Auch die hölzerne Salatschüssel ist nicht einfach nur eine hölzerne Salatschüssel, sondern stammt vom Holz umgefallener Akazienbäume, das die Hersteller den Masai abgekauft haben. Die würden es nur als Brennmaterial nutzen, erklärt man uns und bringt damit gleich die Botschaft unter, naturverbundener und zugleich schlauer zu sein.
Auf dem Boden zeigt die Schüssel die eingebrannte Aufschrift: „The Leakey Collection“ und eine Seriennummer. Die Leakeys sind kenianisch-englischer Uradel und vor allem für ihre Urmenschen-Funde in den 1960er Jahren bekannt. Auch aus einem Anthropologen kann also eine Marke werden, und wenn es nur für hölzerne Salatschüsseln und Schmuck ist.
Die Schmuckprodukte heißen erstaunlicherweise Zuluwood oder Zulugrass. Seltsam, wo doch die Zulu, ein Stamm aus dem südlichen Afrika überhaupt nichts mit den Masai zu tun haben, die den Schmuck herstellen. Vielleicht war der Name Masai markenrechtlich ja schon gesperrt. Die Masai gelten schließlich als sehr gute Selbstvermarkter.
Es geht also ums Veredeln auf dem Weihnachtsmarkt in Nairobi. Aber nicht nur. In der Ferne, gleich hinter einem riesigen Matschfeld, sehen wir ein Schild auf dem steht: „German Sausages“, also deutsche Würstchen. Zu einem echten Weihnachtsmarkt gehört eine zünftige Bratwurst. Sollte es denn…? Ist es denn möglich, dass…? Ja, es ist.
Ein großer Stand bietet mächtige Würste an, die mit ordentlich Senf garniert recht authentisch schmecken, wären sie nicht auf die im englischen Sprachraum offenbar unumgänglichen Labberbrötchen gebettet. Der Hersteller der Würste, soviel ich weiß, ein Metzger in Nakuru (zwei Stunden von Nairobi entfernt) hat seine Firma „Canned Meat“ also „Dosenfleisch“ genannt. Veredeln geht anders.
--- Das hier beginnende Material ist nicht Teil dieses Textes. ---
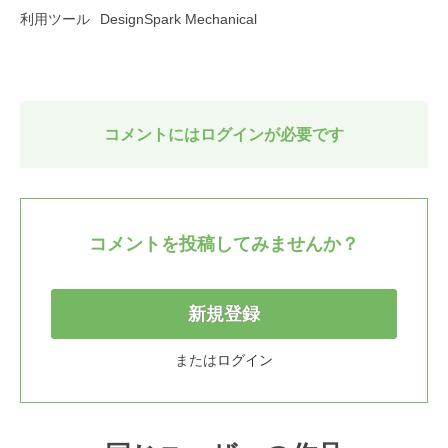
利用ツール
DesignSpark Mechanical
コメントにはログインが必要です
コメントを投稿してみませんか？
新規登録
または
ログイン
Doch wollen wir mal nicht so sein. Da kein Schnee zu erwarten ist, nur wenig überzeugende Weihnachtsbaumimitate herumstehen und der Weihnachtsmann hier auf der Ladefläche eines Nissan Pickup herumgefahren wird und unter „Hohoho“-Rufen Lutscher in die Menge wirft, hat der Weihnachtsmarkt in Nairobi seinen ganz eigenen Charme, den wir jetzt auf keinen Fall miesmachen wollen.
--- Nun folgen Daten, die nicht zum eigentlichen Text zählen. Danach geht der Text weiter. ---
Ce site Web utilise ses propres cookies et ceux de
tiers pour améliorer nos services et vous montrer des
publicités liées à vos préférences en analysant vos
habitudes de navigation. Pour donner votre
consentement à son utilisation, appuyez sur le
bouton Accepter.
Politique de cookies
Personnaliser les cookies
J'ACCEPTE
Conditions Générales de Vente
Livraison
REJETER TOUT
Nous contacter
Auf dem Rückweg zum Parkplatz sehen wir um den Ausgang herum eine Menge Kenianer stehen, die auf irgendetwas zu warten scheinen. Einer kommt auf uns zu, er trägt eine Bürste in der Hand. Ob er uns die Schuhe putzen soll, will er wissen. Auch die anderen sind gekommen, um den weihnachtlich Veredelten den Matsch von den Sohlen zu kratzen. Fröhliche Weihnachten.
PS: Falls auch der Landfrauenverein Nördliches Unter-Allgäu Dinge veredelt, bringe ich jederzeit gerne eine Gegendarstellung. Allerdings müssten mir dafür Beweisstücke vorgelegt werden.